We talk about stupid things, things that don’t matter, like why no one ever has to go to the bathroom in action movies or what you’d do if you found a suitcase full of money. Gonzo wants to start a dwarf detective series called “The Littlest PI” or “Dwarf of Destiny.” Balder argues that you can never know about destiny: are the people you meet there to play a part in your destiny, or do you exist just to play a role in theirs? I tell them about my secret cartoon fantasy, the one where the coyote stops chasing the roadrunner, sells all his contraptions of death, buys a boat, and goes fishing instead.

What I don’t tell them is that every time I look up at those frequent billboards for personal injury lawyers or HAMBURGERS NEXT FIVE MILES, I see the Small World characters smiling and waving me on. Marionette Balinese girls dancing. A Mexican boy in sombrero playing the guitar. The alligator with the umbrella. The Inuit fishing boy with his plastic fish.
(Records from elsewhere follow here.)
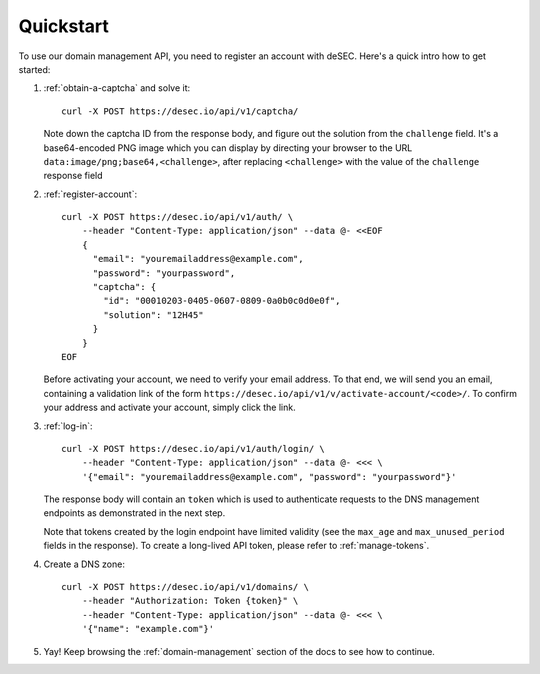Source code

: Quickstart
----------

To use our domain management API, you need to register an account with deSEC.
Here's a quick intro how to get started:

#. :ref:`obtain-a-captcha` and solve it::

    curl -X POST https://desec.io/api/v1/captcha/

   Note down the captcha ID from the response body, and figure out the
   solution from the ``challenge`` field. It's a base64-encoded PNG image
   which you can display by directing your browser to the URL
   ``data:image/png;base64,<challenge>``, after replacing ``<challenge>`` with
   the value of the ``challenge`` response field

#. :ref:`register-account`::

    curl -X POST https://desec.io/api/v1/auth/ \
        --header "Content-Type: application/json" --data @- <<EOF
        {
          "email": "youremailaddress@example.com",
          "password": "yourpassword",
          "captcha": {
            "id": "00010203-0405-0607-0809-0a0b0c0d0e0f",
            "solution": "12H45"
          }
        }
    EOF

   Before activating your account, we need to verify your email address. To
   that end, we will send you an email, containing a validation link of the
   form ``https://desec.io/api/v1/v/activate-account/<code>/``. To confirm
   your address and activate your account, simply click the link.


#. :ref:`log-in`::

    curl -X POST https://desec.io/api/v1/auth/login/ \
        --header "Content-Type: application/json" --data @- <<< \
        '{"email": "youremailaddress@example.com", "password": "yourpassword"}'

   The response body will contain an ``token`` which is used to
   authenticate requests to the DNS management endpoints as demonstrated in
   the next step.

   Note that tokens created by the login endpoint have limited validity (see
   the ``max_age`` and ``max_unused_period`` fields in the response). To
   create a long-lived API token, please refer to :ref:`manage-tokens`.

#. Create a DNS zone::

    curl -X POST https://desec.io/api/v1/domains/ \
        --header "Authorization: Token {token}" \
        --header "Content-Type: application/json" --data @- <<< \
        '{"name": "example.com"}'

#. Yay! Keep browsing the :ref:`domain-management` section of the docs to see how
   to continue.
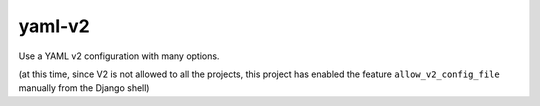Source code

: yaml-v2
=======

Use a YAML v2 configuration with many options.

(at this time, since V2 is not allowed to all the projects, this
project has enabled the feature ``allow_v2_config_file`` manually from
the Django shell)

.. runblock:: pycon

   >>> # Build at
   >>> import datetime
   >>> datetime.datetime.utcnow()  # UTC
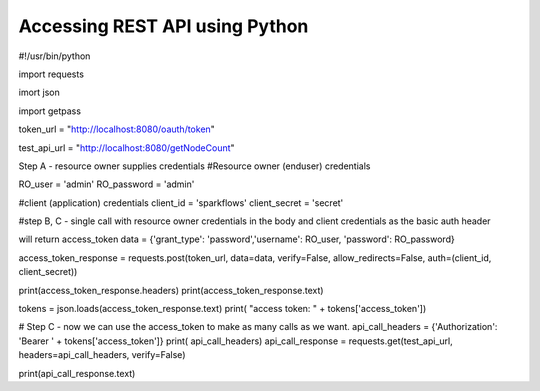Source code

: Accessing REST API using Python
===============================

#!/usr/bin/python

import requests

imort json

import getpass

token_url = "http://localhost:8080/oauth/token"

test_api_url = "http://localhost:8080/getNodeCount"

Step A - resource owner supplies credentials
#Resource owner (enduser) credentials

RO_user = 'admin'
RO_password = 'admin'

#client (application) credentials
client_id = 'sparkflows'
client_secret = 'secret'

#step B, C - single call with resource owner credentials in the body and client credentials as the basic auth header

will return access_token
data = {'grant_type': 'password','username': RO_user, 'password': RO_password}

access_token_response = requests.post(token_url, data=data, verify=False, allow_redirects=False, auth=(client_id, client_secret))

print(access_token_response.headers)
print(access_token_response.text)

tokens = json.loads(access_token_response.text)
print( "access token: " + tokens['access_token'])

# Step C - now we can use the access_token to make as many calls as we want.
api_call_headers = {'Authorization': 'Bearer ' + tokens['access_token']}
print( api_call_headers)
api_call_response = requests.get(test_api_url, headers=api_call_headers, verify=False)

print(api_call_response.text)
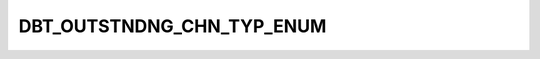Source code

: DBT_OUTSTNDNG_CHN_TYP_ENUM
==========================

.. csv-table::
   :file: /_static/codelists/DBT_OUTSTNDNG_CHN_TYP_ENUM.csv
   :header-rows: 1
It’s tempting to say, “Hey, check it out—the animatronic Don Quixote on his wooden horse just winked at me.”

But then they might not let me drive.

A Copenhagen Interpretation song comes on. Balder sings along.

“I didn’t know you were a CI fan,” Gonzo says.

“A most harmonious band,” Balder says, air drumming. “They performed for my people at Breidablik.”